▸ TASK STATEMENT: Could you give back the records exactly, taking out the pictures?

▸ EXTRACTED DATA:
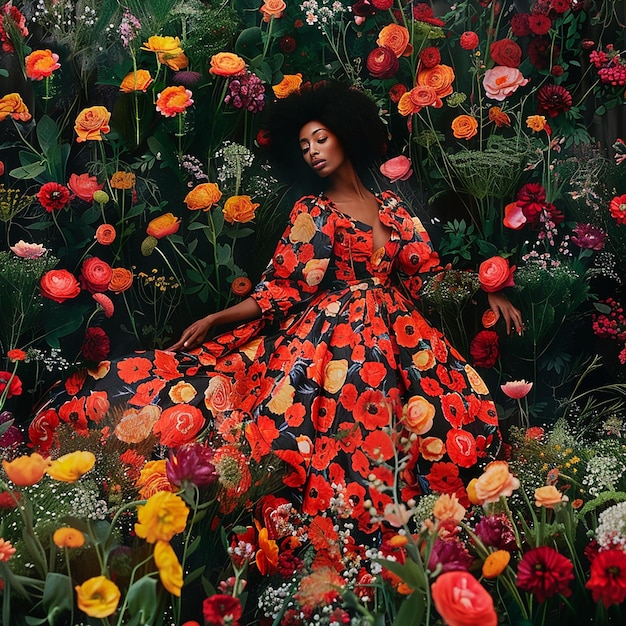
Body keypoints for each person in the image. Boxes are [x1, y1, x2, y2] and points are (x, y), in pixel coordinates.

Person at [34, 82, 522, 533]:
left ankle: (411, 510)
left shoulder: (395, 209)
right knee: (331, 406)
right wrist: (217, 318)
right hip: (333, 336)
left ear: (346, 136)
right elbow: (279, 290)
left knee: (430, 411)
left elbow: (425, 277)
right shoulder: (313, 212)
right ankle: (358, 510)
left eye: (320, 139)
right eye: (305, 145)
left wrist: (487, 290)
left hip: (402, 334)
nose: (311, 151)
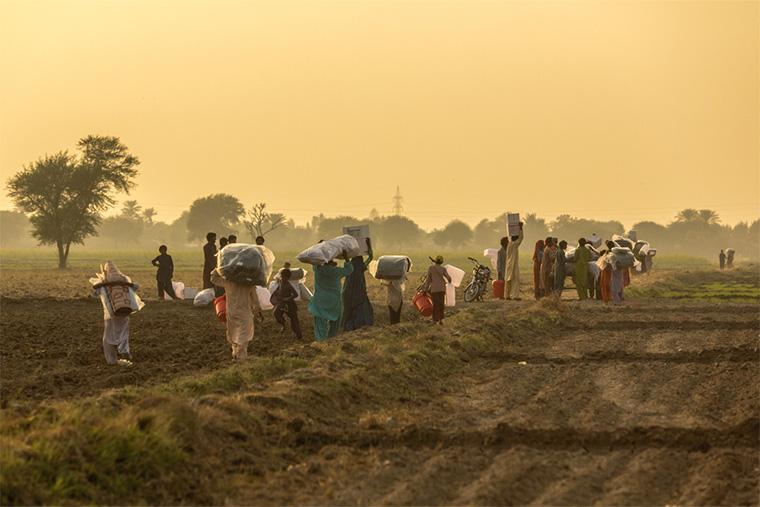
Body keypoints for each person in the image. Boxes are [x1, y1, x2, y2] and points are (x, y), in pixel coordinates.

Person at [91, 261, 142, 366]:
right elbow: (136, 286)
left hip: (110, 315)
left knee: (108, 338)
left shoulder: (103, 282)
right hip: (124, 313)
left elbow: (95, 291)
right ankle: (124, 350)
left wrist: (107, 283)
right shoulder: (125, 280)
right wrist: (123, 284)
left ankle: (112, 360)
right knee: (123, 333)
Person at [210, 269, 263, 359]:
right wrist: (258, 311)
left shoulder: (229, 281)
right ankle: (241, 356)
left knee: (233, 332)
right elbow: (254, 299)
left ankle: (235, 352)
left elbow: (213, 278)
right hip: (244, 313)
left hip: (231, 312)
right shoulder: (249, 283)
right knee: (244, 334)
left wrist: (218, 268)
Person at [308, 251, 354, 341]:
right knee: (335, 321)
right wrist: (346, 257)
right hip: (334, 301)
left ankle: (321, 341)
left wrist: (319, 247)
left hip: (320, 300)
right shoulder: (337, 271)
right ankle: (331, 340)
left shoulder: (318, 270)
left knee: (320, 322)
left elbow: (314, 261)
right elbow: (350, 269)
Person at [342, 238, 374, 332]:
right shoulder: (361, 267)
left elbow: (346, 259)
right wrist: (369, 245)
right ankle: (360, 326)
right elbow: (371, 257)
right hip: (359, 294)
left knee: (349, 313)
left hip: (348, 293)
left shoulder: (349, 268)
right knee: (361, 311)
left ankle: (348, 328)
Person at [272, 269, 302, 339]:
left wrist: (287, 298)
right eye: (281, 276)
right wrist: (275, 292)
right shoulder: (280, 281)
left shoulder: (289, 285)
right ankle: (283, 323)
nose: (282, 278)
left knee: (294, 320)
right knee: (276, 313)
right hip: (282, 303)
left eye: (284, 277)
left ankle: (299, 335)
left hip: (290, 305)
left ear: (287, 278)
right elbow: (278, 289)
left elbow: (295, 294)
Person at [424, 255, 452, 324]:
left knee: (435, 304)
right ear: (442, 262)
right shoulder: (443, 269)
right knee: (441, 304)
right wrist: (450, 280)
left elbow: (428, 280)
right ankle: (441, 320)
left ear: (435, 261)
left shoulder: (431, 268)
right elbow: (449, 278)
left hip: (434, 289)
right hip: (442, 289)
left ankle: (435, 320)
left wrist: (425, 289)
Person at [380, 259, 410, 325]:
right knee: (397, 317)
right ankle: (396, 326)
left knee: (392, 317)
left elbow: (381, 279)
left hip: (390, 300)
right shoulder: (398, 281)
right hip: (398, 301)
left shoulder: (387, 281)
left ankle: (392, 327)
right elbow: (405, 275)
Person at [505, 222, 524, 300]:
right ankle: (515, 296)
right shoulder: (514, 244)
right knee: (515, 280)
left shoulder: (509, 245)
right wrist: (520, 228)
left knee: (508, 280)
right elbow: (521, 238)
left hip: (509, 265)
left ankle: (507, 295)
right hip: (513, 265)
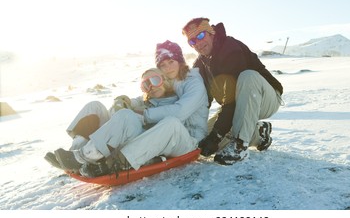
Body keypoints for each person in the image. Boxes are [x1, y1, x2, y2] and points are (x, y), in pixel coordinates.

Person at [54, 41, 209, 177]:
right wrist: (124, 102)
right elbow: (143, 99)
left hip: (188, 139)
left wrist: (144, 115)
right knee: (100, 108)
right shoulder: (162, 87)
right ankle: (78, 152)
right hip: (158, 138)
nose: (167, 68)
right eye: (163, 65)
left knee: (171, 123)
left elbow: (179, 112)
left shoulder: (191, 82)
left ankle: (109, 162)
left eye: (171, 62)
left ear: (180, 61)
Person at [182, 17, 284, 165]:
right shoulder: (201, 63)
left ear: (211, 33)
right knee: (203, 139)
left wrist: (217, 135)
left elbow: (233, 100)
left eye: (201, 36)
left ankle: (240, 145)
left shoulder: (230, 48)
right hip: (236, 105)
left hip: (265, 97)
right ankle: (259, 134)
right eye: (192, 41)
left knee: (247, 76)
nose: (198, 43)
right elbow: (200, 98)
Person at [44, 68, 178, 172]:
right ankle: (76, 152)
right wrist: (120, 101)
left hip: (140, 146)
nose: (151, 87)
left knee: (126, 115)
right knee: (95, 106)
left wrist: (132, 113)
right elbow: (130, 103)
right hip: (119, 139)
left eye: (155, 81)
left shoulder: (174, 104)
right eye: (145, 85)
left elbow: (163, 127)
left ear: (165, 80)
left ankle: (83, 157)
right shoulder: (146, 99)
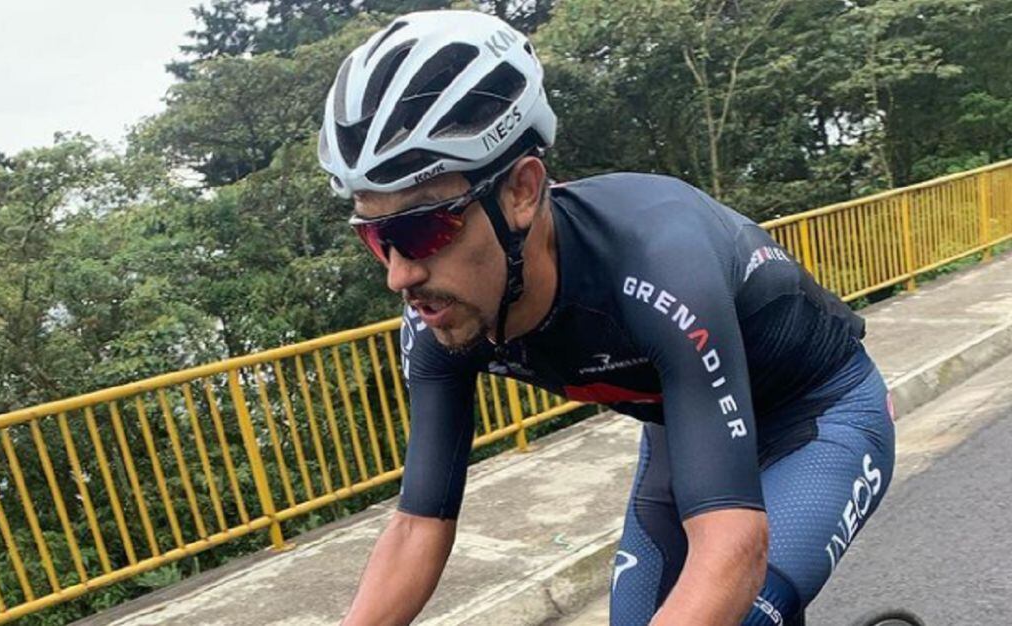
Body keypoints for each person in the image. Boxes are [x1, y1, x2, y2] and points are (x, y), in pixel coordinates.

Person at [317, 10, 896, 626]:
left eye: (421, 227)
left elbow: (732, 545)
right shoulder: (440, 318)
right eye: (377, 238)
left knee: (743, 613)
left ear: (520, 190)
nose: (399, 275)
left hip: (818, 416)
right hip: (687, 432)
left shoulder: (659, 259)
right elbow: (417, 527)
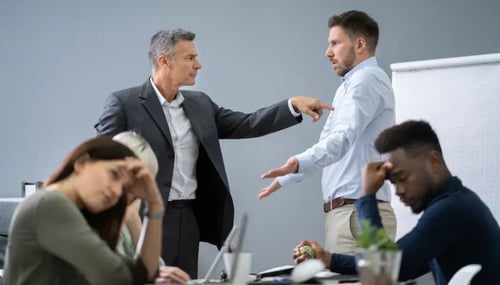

▸ ANSWER SECTION:
Body keypoints for each person in the image. Boxes are [x1, y1, x2, y2] and points are (x, y), in pixel coordinates.

Person at [34, 82, 522, 533]:
left ankle: (411, 510)
left shoulder: (395, 209)
right knee: (331, 406)
right wrist: (217, 318)
right hip: (333, 336)
left ear: (346, 136)
right elbow: (279, 290)
left knee: (430, 411)
left elbow: (425, 277)
right shoulder: (313, 212)
right ankle: (358, 510)
left eye: (320, 139)
right eye: (305, 145)
left wrist: (487, 290)
left hip: (402, 334)
nose: (311, 151)
Body keypoints for each person in the image. Boxes are [x1, y1, x2, y2] and points are (x, y), in pixel coordinates.

Person at [91, 261, 142, 366]:
right elbow: (136, 286)
left hip: (110, 315)
left knee: (108, 338)
left shoulder: (103, 282)
right hip: (124, 313)
left elbow: (95, 291)
right ankle: (124, 350)
left wrist: (107, 283)
right shoulder: (125, 280)
right wrist: (123, 284)
left ankle: (112, 360)
right knee: (123, 333)
Person at [210, 269, 263, 359]:
right wrist: (258, 311)
left shoulder: (229, 281)
right ankle: (241, 356)
left knee: (233, 332)
right elbow: (254, 299)
left ankle: (235, 352)
left elbow: (213, 278)
right hip: (244, 313)
left hip: (231, 312)
right shoulder: (249, 283)
right knee: (244, 334)
left wrist: (218, 268)
Person at [308, 251, 354, 341]:
right knee: (335, 321)
right wrist: (346, 257)
right hip: (334, 301)
left ankle: (321, 341)
left wrist: (319, 247)
left hip: (320, 300)
right shoulder: (337, 271)
right ankle: (331, 340)
left shoulder: (318, 270)
left knee: (320, 322)
left elbow: (314, 261)
right elbow: (350, 269)
Person at [342, 238, 374, 332]:
right shoulder: (361, 267)
left elbow: (346, 259)
right wrist: (369, 245)
right ankle: (360, 326)
right elbow: (371, 257)
right hip: (359, 294)
left knee: (349, 313)
left hip: (348, 293)
left shoulder: (349, 268)
right knee: (361, 311)
left ankle: (348, 328)
Person at [272, 269, 302, 339]:
left wrist: (287, 298)
right eye: (281, 276)
right wrist: (275, 292)
right shoulder: (280, 281)
left shoulder: (289, 285)
right ankle: (283, 323)
nose: (282, 278)
left knee: (294, 320)
right knee: (276, 313)
right hip: (282, 303)
left eye: (284, 277)
left ankle: (299, 335)
left hip: (290, 305)
left ear: (287, 278)
right elbow: (278, 289)
left elbow: (295, 294)
Person at [424, 255, 452, 324]:
left knee: (435, 304)
right ear: (442, 262)
right shoulder: (443, 269)
right knee: (441, 304)
right wrist: (450, 280)
left elbow: (428, 280)
right ankle: (441, 320)
left ear: (435, 261)
left shoulder: (431, 268)
right elbow: (449, 278)
left hip: (434, 289)
right hip: (442, 289)
left ankle: (435, 320)
left wrist: (425, 289)
Person at [380, 259, 410, 325]:
right knee: (397, 317)
right ankle: (396, 326)
left knee: (392, 317)
left elbow: (381, 279)
left hip: (390, 300)
right shoulder: (398, 281)
right hip: (398, 301)
left shoulder: (387, 281)
left ankle: (392, 327)
right elbow: (405, 275)
Person at [505, 222, 524, 300]:
right ankle: (515, 296)
right shoulder: (514, 244)
right knee: (515, 280)
left shoulder: (509, 245)
right wrist: (520, 228)
left knee: (508, 280)
right elbow: (521, 238)
left hip: (509, 265)
left ankle: (507, 295)
right hip: (513, 265)
Body keypoints for each person in the image. Boxes are [x1, y1, x2, y2] and points are (x, y), in pixel coordinates.

Person at [54, 41, 209, 177]:
right wrist: (124, 102)
right elbow: (143, 99)
left hip: (188, 139)
left wrist: (144, 115)
right knee: (100, 108)
right shoulder: (162, 87)
right ankle: (78, 152)
right hip: (158, 138)
nose: (167, 68)
right eye: (163, 65)
left knee: (171, 123)
left elbow: (179, 112)
left shoulder: (191, 82)
left ankle: (109, 162)
left eye: (171, 62)
left ear: (180, 61)
Person at [182, 17, 284, 165]:
right shoulder: (201, 63)
left ear: (211, 33)
right knee: (203, 139)
left wrist: (217, 135)
left elbow: (233, 100)
left eye: (201, 36)
left ankle: (240, 145)
left shoulder: (230, 48)
right hip: (236, 105)
left hip: (265, 97)
right ankle: (259, 134)
right eye: (192, 41)
left knee: (247, 76)
nose: (198, 43)
right elbow: (200, 98)
Person at [44, 68, 178, 172]:
right ankle: (76, 152)
right wrist: (120, 101)
left hip: (140, 146)
nose: (151, 87)
left knee: (126, 115)
right knee: (95, 106)
left wrist: (132, 113)
right elbow: (130, 103)
right hip: (119, 139)
left eye: (155, 81)
left shoulder: (174, 104)
right eye: (145, 85)
left elbow: (163, 127)
left ear: (165, 80)
left ankle: (83, 157)
right shoulder: (146, 99)
Body keypoints for each person in the image. Boxes are [x1, y1, x2, y2] and points are (x, y), in pixel coordinates.

Person at [317, 10, 896, 626]:
left eye: (421, 227)
left elbow: (732, 545)
right shoulder: (440, 318)
right eye: (377, 238)
left knee: (743, 613)
left ear: (520, 190)
nose: (399, 275)
left hip: (818, 416)
right hip: (687, 432)
left shoulder: (659, 259)
right elbow: (417, 527)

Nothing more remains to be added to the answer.